Il coronavirus tuo alleato: spunti di coaching per gestire un’emergenza che sembra non finire mai

Il coronavirus tuo alleato: spunti di coaching per gestire un’emergenza che sembra non finire mai

Sì lo so è una sfida forte, contrintuitiva e suona folle. Questo virus come alleato?

Sì per imparare a vivere diversamente, per riscoprire e rinsaldare le nostre radici, i nostri valori e le nostre risorse.

Credevo di aver smesso di scriverne, ma “lui” continua a voler essere visto. A livello collettivo, sociale, istituzionale e individuale, ci sta obbligando ancora a fare i conti con lui.

La realtà che stiamo vivendo possiamo farla diventare una nostra risorsa.

Da coach che lavora costantemente con il potere personale femminile mi sento interpellata, sia per aiutare a trovare le proprie risorse, sia nel personale. Perché questa realtà sta ovviamente coinvolgendo anche me, nel mio quotidiano.

Non voglio entrare nel merito della pericolosità o meno del virus e nella gestione da parte delle autorità competenti, non sta a me e non voglio neppure buttarmi nelle polemiche.

Da coach gestaltico ho imparato semplicemente a vedere quello che c’è, nulla più. A starci davanti.
Questo è un atteggiamento potentissimo e liberante.

E voglio condividerlo con te oggi, per offrirti alcuni punti di vista diversi.

Il coronavirus, volenti o nolenti, è entrato ormai di forza a far parte delle nostre vite quotidiane. Da un bel po’ di giorni ormai. E ci sta costringendo a rivedere le giornate, la loro organizzazione, ad attivare risorse e a confrontarci con sentimenti anche non piacevoli.
Ecco alcuni spunti a flash, che ti invito a leggere per fare il check su come stai:

Paura: sembra che l’emozione dominante sia proprio questa.
Ci costringe a fare i conti con questo sentimento così ancestrale.
Paura della malattia, di perdere il controllo, di non poter fare nulla… paura dell’ignoto.

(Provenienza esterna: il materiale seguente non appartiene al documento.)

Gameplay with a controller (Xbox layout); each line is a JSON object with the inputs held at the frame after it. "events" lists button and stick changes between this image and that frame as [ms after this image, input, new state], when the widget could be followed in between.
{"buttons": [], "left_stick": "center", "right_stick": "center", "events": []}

– Cambiamento: la necessità del cambiamento per adattarsi ad una situazione imprevista e generale

– Controllo: dobbiamo per forza lasciar andare una parte di controllo, per la chiusura delle scuole, ad esempio. A dover rimettere insieme una quotidianità in altro modo. Accettare regole dettate da altri. E vedere più in grande. Al di là del proprio confine individuale.

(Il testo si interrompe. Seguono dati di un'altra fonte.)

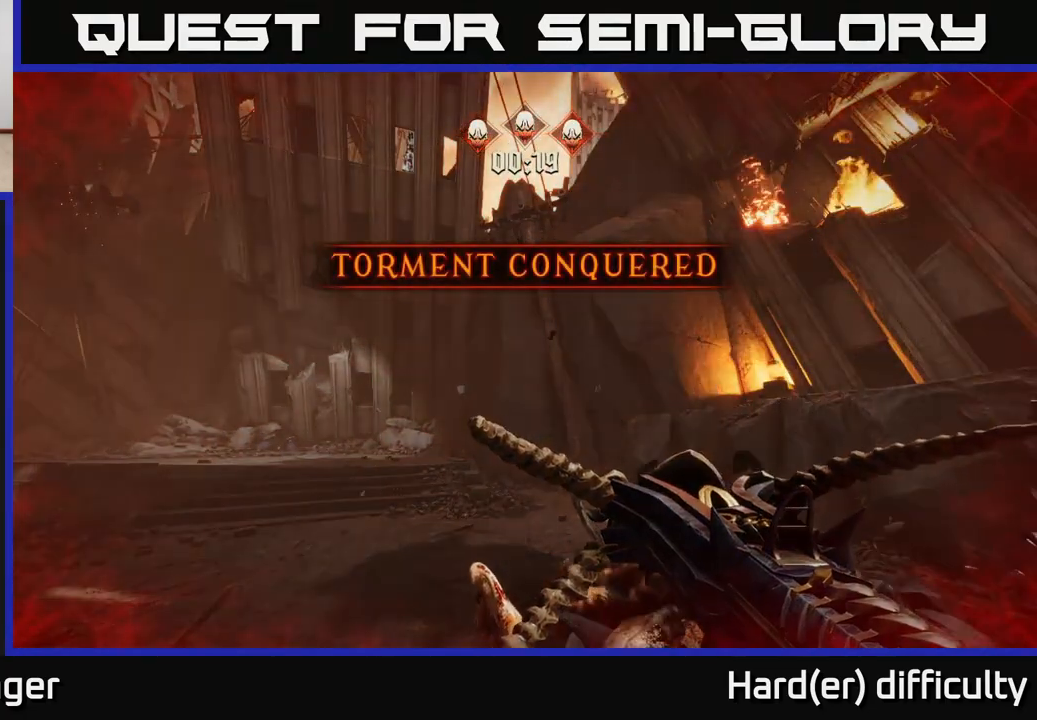
{"buttons": [], "left_stick": "center", "right_stick": "center", "events": [[150, "right_stick", "center"], [467, "left_stick", "center"]]}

Fiducia: di chi fidarsi? Delle notizie allarmanti, delle istituzioni? dell’informazione? Quale scegliere?

Resilienza: per reggere una limitazione inevitabile di movimento e di libertà. Per non farsi abbattere e deprimere.

Attesa: perché non si sa quando questa situazione potrà finire.

Quali risorse quindi puoi attivare oggi?

Nell’incertezza che cosa è possibile fare? Perché di questo si tratta. Avanzare nell’incerto, nelle limitazioni. Nell’attesa. Avanzare lo stesso nell’incertezza. fare memoria di come l’incertezza faccia comunque parte della vita. Di fronte alla quale stiamo da sempre. Il fatto che sia più evidente in questo preciso nostro momento non vuol dire che non siamo in grado di starci, come facciamo spesso.

Necessario attivare tutte le nostre risorse di capacità di vedere le cose da un altro punto di vista, di saperci centrare e capacità di guardarsi dentro. Di sapersi radicare nelle proprie radici.

Questo il senso che colgo in questo momento così stra-ordinario.

In cui diventa più forte essere in grado di attivare le nostre risorse più potenti. Per avanzare comunque, per rendere questo virus un nostro alleato e non un nemico.

Questo forse il significato ultimo e profondo di questo momento: riscoprire con forza e determinazione le nostre radici.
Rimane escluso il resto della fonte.